頼家の重臣・三浦之助を演じるのは、威勢のいい女役を得意とした初代坂東しうかで、背景には絹川村の住家を思わせる家屋が描かれています。
これは『役者見立東海道五十三駅』というシリーズです。
このシリーズは、全部で一四〇点確認されています。
作者は三代豊国、とても人気の高かった絵師です。
背景には宿場の風景が描かれており、手前の人物は、宿場と関わりのある歌舞伎の登場人物です。
また人物は、有名な役者の似顔絵で描かれています 。
三浦之助は源頼家の重臣です。『鎌倉三代記』において、源頼朝の亡き後、頼家勢は権力争いで劣勢にありました。

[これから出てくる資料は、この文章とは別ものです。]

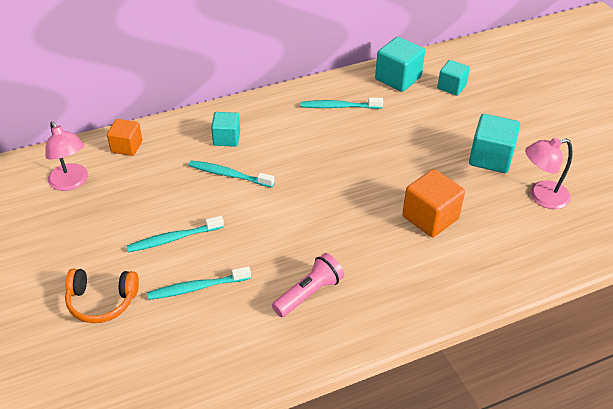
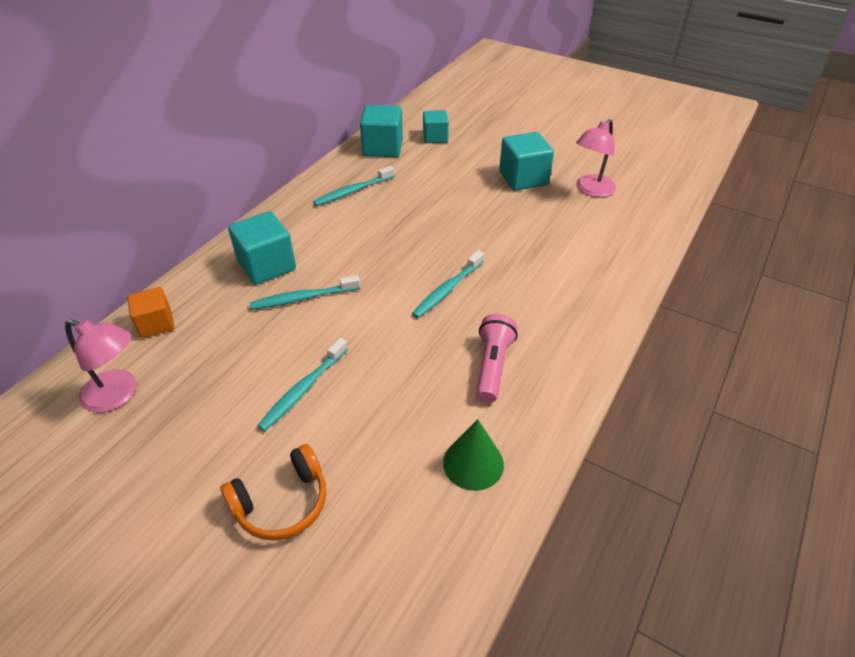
camera: 35 degrees left, 0 degrees up
turquoise toothbrush [147,266,251,300] -> turquoise toothbrush moved to [412,250,484,318]
turquoise cube [211,112,240,147] -> turquoise cube [228,211,296,285], size x1.54
orange cube [402,169,465,237] -> none
none -> green cone [443,419,504,491]

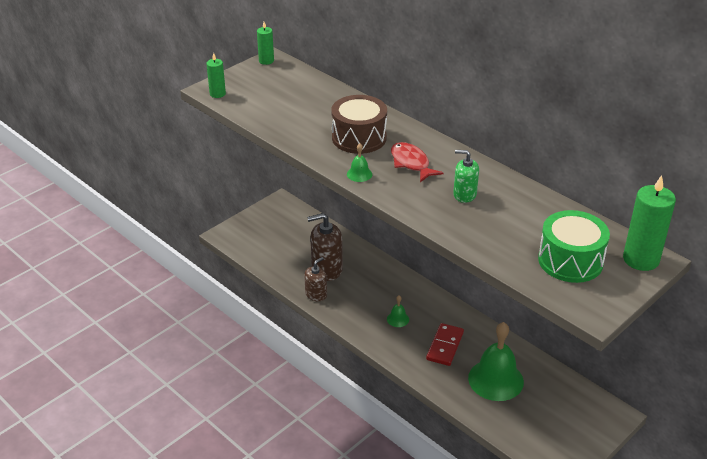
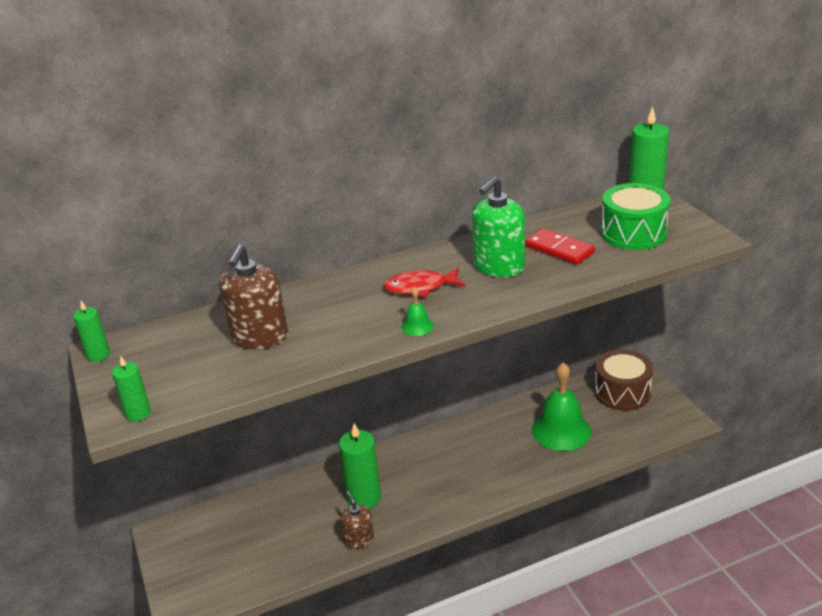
camera: 65 degrees left, 5 degrees down
brown soap dispenser [307,213,343,281] -> brown soap dispenser moved to [219,245,288,350]
brown drum [332,95,387,154] -> brown drum moved to [595,349,653,411]
green bell [387,296,409,327] -> none
red domino [426,323,464,366] -> red domino moved to [525,228,595,265]
green soap dispenser [453,150,479,203] -> green soap dispenser [472,177,525,278], size x1.66
none -> green candle [339,424,381,509]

三浦之助が戦から床に伏せる母を気にかけ家に帰ると、敵方の北条時政の娘、時姫がいました。時姫は敵でありながら三浦之助を慕っており、三浦之助に結婚を申し込みます。三浦之助は敵将の娘を信用できないと断り、同時に結婚する条件として、時姫に父時政の首を討つことを命じるのでした。似顔の役者は威勢のいい女役を得意とした初代坂東しうかで、背景には松並木のある藤川宿が描かれています。